China's foreign ministry said it urged Danish institutions to "abandon ideological prejudice and end groundless accusations and smears," and treat their research cooperation rationally "to accrue positive energy in the development of bilateral relations and practical cooperation."

Altitude

Zhang and the head of the PLA laboratory for high-altitude research, Major General Yuqi Gao, designed the study, which also lists BGI founders Wang Jian and Yang Huanming as co-authors. BGI's other joint research with Gao has involved soldiers in Tibet and Xinjiang, Reuters reported in January.

That report was cited by two US senators who called in September for BGI to be sanctioned by the United States as a military-linked company.
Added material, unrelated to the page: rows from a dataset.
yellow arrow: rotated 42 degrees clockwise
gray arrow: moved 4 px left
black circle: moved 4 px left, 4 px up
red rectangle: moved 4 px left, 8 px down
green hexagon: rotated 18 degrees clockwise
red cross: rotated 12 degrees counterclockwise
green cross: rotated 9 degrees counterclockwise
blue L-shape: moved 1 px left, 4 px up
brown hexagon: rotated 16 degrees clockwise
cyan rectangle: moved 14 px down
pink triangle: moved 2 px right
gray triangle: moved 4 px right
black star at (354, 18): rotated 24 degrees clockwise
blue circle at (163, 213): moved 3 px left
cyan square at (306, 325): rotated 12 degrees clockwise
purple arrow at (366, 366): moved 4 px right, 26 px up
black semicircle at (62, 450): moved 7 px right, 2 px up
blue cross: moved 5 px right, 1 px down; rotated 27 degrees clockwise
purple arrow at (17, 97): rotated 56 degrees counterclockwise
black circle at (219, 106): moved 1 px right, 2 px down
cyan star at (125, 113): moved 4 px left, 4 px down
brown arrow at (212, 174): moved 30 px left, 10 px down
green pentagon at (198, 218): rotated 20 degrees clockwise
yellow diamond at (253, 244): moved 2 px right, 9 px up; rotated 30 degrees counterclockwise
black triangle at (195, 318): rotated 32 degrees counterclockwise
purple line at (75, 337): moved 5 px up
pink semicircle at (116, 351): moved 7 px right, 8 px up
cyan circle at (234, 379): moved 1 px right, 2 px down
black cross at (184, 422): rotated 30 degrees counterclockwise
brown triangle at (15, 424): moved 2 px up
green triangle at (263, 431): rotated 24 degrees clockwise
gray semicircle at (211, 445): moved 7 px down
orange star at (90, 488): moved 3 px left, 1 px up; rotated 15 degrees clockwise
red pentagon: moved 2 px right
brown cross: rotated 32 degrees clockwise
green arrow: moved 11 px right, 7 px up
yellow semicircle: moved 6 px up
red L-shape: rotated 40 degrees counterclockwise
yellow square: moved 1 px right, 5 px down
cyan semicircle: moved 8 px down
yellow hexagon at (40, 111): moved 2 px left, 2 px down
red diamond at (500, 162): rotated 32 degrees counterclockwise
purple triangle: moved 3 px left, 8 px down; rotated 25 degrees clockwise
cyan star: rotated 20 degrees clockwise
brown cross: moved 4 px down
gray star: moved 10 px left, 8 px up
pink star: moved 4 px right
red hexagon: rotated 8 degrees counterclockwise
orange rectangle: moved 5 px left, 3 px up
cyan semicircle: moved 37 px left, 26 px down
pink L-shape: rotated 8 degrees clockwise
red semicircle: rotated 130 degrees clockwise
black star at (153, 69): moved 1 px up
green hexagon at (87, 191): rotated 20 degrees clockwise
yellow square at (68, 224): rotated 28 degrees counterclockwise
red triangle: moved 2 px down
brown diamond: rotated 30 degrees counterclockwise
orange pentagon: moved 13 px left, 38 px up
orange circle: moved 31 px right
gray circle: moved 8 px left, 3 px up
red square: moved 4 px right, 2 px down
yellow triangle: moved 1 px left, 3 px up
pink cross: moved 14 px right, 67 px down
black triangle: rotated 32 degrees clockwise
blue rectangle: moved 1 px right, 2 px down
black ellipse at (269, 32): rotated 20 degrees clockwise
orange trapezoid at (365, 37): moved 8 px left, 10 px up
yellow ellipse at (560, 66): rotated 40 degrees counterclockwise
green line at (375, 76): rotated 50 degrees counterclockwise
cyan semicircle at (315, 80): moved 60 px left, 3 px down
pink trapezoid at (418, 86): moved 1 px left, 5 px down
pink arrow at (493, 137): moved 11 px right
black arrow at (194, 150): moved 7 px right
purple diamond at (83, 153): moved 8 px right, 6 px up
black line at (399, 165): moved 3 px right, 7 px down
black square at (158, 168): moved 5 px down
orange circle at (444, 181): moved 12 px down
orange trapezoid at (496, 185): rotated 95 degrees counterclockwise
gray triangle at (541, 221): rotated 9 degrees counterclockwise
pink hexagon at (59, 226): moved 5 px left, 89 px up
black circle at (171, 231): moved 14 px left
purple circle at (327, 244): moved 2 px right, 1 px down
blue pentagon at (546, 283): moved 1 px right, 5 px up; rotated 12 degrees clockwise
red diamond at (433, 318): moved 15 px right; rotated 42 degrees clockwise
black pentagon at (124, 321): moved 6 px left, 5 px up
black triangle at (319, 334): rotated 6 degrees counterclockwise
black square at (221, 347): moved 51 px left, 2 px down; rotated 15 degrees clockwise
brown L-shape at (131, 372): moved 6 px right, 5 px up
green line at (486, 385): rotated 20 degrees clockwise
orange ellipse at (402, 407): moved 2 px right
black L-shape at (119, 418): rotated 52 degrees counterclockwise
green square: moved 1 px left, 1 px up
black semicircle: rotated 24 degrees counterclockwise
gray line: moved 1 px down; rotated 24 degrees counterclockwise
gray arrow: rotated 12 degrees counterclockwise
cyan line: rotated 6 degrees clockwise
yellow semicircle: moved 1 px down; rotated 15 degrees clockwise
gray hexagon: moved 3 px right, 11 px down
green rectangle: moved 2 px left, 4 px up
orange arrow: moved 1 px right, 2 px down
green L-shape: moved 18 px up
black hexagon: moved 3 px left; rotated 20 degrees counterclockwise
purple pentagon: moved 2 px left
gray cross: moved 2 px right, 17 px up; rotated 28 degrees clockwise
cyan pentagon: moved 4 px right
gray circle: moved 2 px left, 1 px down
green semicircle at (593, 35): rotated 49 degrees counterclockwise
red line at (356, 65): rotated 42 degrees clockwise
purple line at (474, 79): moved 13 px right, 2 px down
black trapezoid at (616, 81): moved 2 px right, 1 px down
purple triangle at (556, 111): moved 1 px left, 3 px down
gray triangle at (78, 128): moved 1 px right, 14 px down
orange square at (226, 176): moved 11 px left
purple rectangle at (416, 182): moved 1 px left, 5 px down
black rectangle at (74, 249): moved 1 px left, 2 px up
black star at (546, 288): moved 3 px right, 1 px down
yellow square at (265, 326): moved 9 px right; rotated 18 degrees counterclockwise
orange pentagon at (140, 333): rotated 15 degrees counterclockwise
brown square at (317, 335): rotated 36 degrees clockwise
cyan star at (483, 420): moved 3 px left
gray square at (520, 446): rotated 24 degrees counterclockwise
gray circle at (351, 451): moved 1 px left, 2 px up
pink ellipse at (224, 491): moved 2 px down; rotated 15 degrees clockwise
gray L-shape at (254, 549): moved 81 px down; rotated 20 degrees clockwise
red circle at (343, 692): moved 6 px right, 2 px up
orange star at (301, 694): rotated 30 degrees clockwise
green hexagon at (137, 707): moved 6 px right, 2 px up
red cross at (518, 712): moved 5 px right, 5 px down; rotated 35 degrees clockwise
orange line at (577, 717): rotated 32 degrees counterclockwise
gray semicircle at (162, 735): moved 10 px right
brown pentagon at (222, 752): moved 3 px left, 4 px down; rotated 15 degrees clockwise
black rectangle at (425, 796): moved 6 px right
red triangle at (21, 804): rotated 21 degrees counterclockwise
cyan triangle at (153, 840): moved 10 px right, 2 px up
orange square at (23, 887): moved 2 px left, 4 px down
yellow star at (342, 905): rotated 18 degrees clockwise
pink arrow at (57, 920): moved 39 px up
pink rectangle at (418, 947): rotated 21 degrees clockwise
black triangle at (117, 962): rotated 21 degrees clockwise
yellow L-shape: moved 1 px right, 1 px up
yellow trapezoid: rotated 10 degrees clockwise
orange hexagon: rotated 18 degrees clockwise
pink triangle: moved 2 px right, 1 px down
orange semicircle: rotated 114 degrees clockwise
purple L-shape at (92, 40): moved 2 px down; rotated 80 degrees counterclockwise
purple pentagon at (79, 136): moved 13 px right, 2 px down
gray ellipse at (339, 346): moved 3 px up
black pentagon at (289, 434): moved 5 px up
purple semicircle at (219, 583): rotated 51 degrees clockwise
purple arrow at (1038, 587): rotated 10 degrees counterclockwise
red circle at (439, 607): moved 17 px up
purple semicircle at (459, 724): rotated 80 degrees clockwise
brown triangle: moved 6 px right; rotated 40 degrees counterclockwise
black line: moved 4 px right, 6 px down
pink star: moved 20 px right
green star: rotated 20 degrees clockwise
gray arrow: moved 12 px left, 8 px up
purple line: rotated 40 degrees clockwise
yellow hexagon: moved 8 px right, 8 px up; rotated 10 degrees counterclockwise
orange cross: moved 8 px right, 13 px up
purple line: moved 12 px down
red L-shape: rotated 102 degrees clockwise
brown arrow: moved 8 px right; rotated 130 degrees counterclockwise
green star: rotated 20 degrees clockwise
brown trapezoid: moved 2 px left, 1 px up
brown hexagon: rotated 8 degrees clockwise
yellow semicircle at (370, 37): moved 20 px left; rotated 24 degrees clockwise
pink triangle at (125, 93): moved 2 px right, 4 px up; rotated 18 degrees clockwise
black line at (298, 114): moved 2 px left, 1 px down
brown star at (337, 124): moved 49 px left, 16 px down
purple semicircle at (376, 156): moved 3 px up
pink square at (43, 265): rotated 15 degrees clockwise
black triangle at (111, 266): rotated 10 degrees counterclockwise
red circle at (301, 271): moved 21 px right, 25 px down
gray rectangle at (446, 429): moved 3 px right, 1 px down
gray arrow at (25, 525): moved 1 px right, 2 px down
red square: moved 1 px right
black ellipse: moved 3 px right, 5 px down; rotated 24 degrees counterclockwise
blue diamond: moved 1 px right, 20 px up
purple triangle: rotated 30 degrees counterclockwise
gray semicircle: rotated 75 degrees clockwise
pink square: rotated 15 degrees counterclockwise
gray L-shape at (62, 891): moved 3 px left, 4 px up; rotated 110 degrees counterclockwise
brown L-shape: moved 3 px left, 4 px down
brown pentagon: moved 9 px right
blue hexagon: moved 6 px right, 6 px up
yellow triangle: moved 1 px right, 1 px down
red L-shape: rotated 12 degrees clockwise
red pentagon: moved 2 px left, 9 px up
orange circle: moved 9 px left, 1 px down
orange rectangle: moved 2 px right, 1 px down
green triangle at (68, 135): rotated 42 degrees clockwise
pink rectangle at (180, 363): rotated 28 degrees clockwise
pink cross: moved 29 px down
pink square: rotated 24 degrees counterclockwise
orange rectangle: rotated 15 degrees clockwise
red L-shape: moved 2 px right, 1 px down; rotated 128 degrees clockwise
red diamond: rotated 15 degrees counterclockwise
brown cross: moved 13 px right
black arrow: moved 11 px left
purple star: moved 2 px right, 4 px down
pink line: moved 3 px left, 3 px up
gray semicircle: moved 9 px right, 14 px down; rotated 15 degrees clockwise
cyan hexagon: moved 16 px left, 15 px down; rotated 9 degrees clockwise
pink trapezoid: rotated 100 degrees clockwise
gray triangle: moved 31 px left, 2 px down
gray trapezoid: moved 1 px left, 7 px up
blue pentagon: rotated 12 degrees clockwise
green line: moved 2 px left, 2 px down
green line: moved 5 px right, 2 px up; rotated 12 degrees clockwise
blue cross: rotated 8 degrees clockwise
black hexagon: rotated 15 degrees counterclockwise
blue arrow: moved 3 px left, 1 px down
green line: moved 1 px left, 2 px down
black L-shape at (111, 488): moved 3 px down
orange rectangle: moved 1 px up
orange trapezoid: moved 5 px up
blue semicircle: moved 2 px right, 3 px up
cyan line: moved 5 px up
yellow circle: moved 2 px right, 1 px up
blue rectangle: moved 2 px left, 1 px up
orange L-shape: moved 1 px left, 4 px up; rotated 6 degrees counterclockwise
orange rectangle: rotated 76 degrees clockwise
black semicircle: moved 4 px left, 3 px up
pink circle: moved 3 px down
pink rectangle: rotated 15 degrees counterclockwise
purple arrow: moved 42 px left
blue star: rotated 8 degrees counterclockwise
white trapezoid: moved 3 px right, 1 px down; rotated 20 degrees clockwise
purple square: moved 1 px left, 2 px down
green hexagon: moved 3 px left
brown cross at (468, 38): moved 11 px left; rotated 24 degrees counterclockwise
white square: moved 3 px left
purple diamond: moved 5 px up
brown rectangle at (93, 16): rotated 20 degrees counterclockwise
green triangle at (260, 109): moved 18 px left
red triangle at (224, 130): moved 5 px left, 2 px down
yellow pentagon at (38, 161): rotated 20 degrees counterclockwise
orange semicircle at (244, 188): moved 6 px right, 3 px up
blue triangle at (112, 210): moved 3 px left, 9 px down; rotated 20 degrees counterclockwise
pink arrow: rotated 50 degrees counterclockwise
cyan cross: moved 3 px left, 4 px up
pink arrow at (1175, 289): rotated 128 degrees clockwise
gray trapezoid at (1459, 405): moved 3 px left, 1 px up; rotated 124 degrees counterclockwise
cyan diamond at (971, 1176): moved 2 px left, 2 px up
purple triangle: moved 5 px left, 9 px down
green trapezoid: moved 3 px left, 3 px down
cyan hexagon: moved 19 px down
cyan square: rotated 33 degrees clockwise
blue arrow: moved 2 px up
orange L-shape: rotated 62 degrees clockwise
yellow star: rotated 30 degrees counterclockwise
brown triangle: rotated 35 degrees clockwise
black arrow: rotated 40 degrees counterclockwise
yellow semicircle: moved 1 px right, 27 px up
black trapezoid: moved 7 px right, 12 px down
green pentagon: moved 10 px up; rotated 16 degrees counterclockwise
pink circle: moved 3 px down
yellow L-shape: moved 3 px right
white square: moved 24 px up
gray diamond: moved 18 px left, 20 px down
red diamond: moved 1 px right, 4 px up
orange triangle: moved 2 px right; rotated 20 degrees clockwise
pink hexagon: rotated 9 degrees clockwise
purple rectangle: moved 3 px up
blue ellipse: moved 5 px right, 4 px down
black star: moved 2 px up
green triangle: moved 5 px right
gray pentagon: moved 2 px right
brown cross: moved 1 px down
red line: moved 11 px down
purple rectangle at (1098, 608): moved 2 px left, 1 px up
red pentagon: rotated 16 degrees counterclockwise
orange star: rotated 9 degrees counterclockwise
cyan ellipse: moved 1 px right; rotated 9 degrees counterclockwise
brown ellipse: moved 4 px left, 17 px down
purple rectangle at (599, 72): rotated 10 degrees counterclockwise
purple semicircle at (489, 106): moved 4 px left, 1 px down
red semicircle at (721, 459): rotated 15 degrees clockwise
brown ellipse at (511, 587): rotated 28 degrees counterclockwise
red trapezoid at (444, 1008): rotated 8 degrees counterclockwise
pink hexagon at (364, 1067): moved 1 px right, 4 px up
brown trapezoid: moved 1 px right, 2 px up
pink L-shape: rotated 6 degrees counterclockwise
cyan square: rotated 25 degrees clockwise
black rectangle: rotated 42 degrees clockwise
Gao's research has directly improved the ability of China's rapid-advance plateau troops to carry out training and combat missions, according to the Chinese military's official news service.

China's Academy of Military Medical Sciences launched a four-year plan in 2012 for troops to acclimatise and adapt to the low-oxygen Tibetan plateau. That plan said BGI was working with Gao's lab to test soldiers arriving in Tibet and identify genes linked to altitude sickness, which does not affect Tibetans. It said preventing altitude sickness helped to "manage border areas where ethnic minorities gather," and had far-reaching economic and political significance.

BGI told Reuters the research with the military university aimed to understand the health risk for all people travelling to and working at high altitude.

"The project using BGI's technology studied the changes of the pathophysiology and genomics of the human body at very high altitudes," a BGI spokesman said. "In China, many military institutions ... carry out both civilian and military research," he added.